I will miss the house itself, as we have lived here for almost two years and that is most of Ceeya’s life, so a lot of great memories were made inside these walls. The house is a good size for us—actually, a little big for us, which means more house to clean, and obviously I don’t love that aspect of it. The yard is ginormous. When people visit us they can’t get over it, and I love that aspect of the property too. But what I will miss most about it is the neighborhood it’s in.
I want to say the house is on a cul-de-sac, but in actuality it sits right at the middle part of a crescent-shaped street. You turn off of a main road, follow the street around in a loop and it takes you right back out to the main road. The local elementary school is right down the street, so we walk Viva to school. The park and recreation center is next to the school, and Viva goes to an after-school program and summer camp there, and has also played in their T-ball and Little Jammers basketball leagues. Last weekend our local Councilmember sponsored a Movies in the Park night, and I took the girls over while Sweet Dub was out working on a freelance gig. We spread out a blanket on the baseball diamond near some friends, and when Ceeya got sleepy, I had no qualms about taking her home and leaving Viva “alone” to continue to watch the movie. Another friend said she’d just drop her off at home when the movie ended. As it turned out, Sweet Dub got home twenty minutes later and just walked over to get her, but he didn’t have to.
Given our proximity to the park, and Viva’s involvement in sports, we’ve gotten to know a lot of our neighbors. People are friendly. It’s also a racially mixed neighborhood, which (with the range of skin tones in my family) makes me feel comfortable. When you go to the supermarket, there’s a mixture of black, Asian, white, Hispanic—all of which I naively expected to find in every neighborhood when I moved to LA (hey, they said it was one of the most diverse cities in the world). I would classify it as a solidly middle-class neighborhood if I had to throw a label on it.
I like when I am walking down the street either to or from the school in the morning and people honk and wave, or I stop to talk to my neighbor and his 3-year-old as they head off to preschool and work. I like that I run into people I know—friends from Viva’s old preschool, her 2nd grade teacher, the mom of a classmate—at Target, at the mall, at the market, and we stop to have a friendly chat. I love that my neighborhood is welcoming and pleasant to move about in. I love that it’s clean and has nice big trees and people walking their dogs and kids riding their scooters to the park.

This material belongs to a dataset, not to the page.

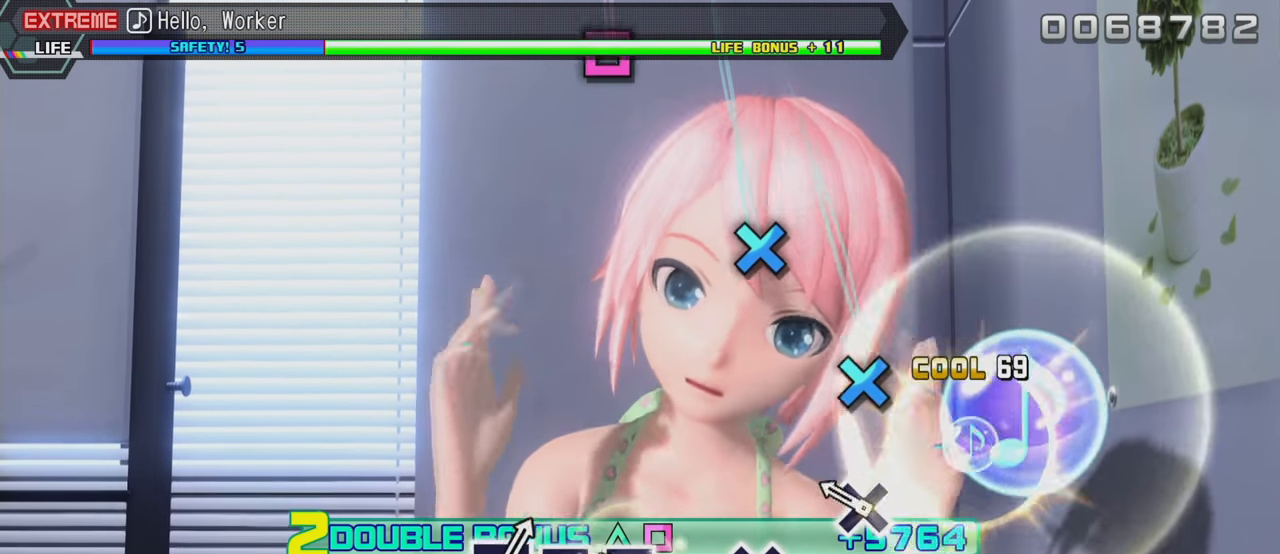
{"buttons": ["R2"], "left_stick": "center", "right_stick": "center", "events": [[217, "CROSS", "down"], [350, "CROSS", "up"]]}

Lately I have become really nostalgic about having to move and leave our little corner of the universe. We lucked into finding this house. It is really hard to find a rental in this area. We’ve looked at a couple of options in a three-mile radius but the places have been really run-down, or too small, or too big.
Sigh. The perfect place will manifest, right? I’m trying to be all about the power of positive thinking and focus on all the things I love about this situation so I can be clear about what I’m looking for. But I think I’m just trying to replicate this house and this block. Maybe that means we’ll find something even better?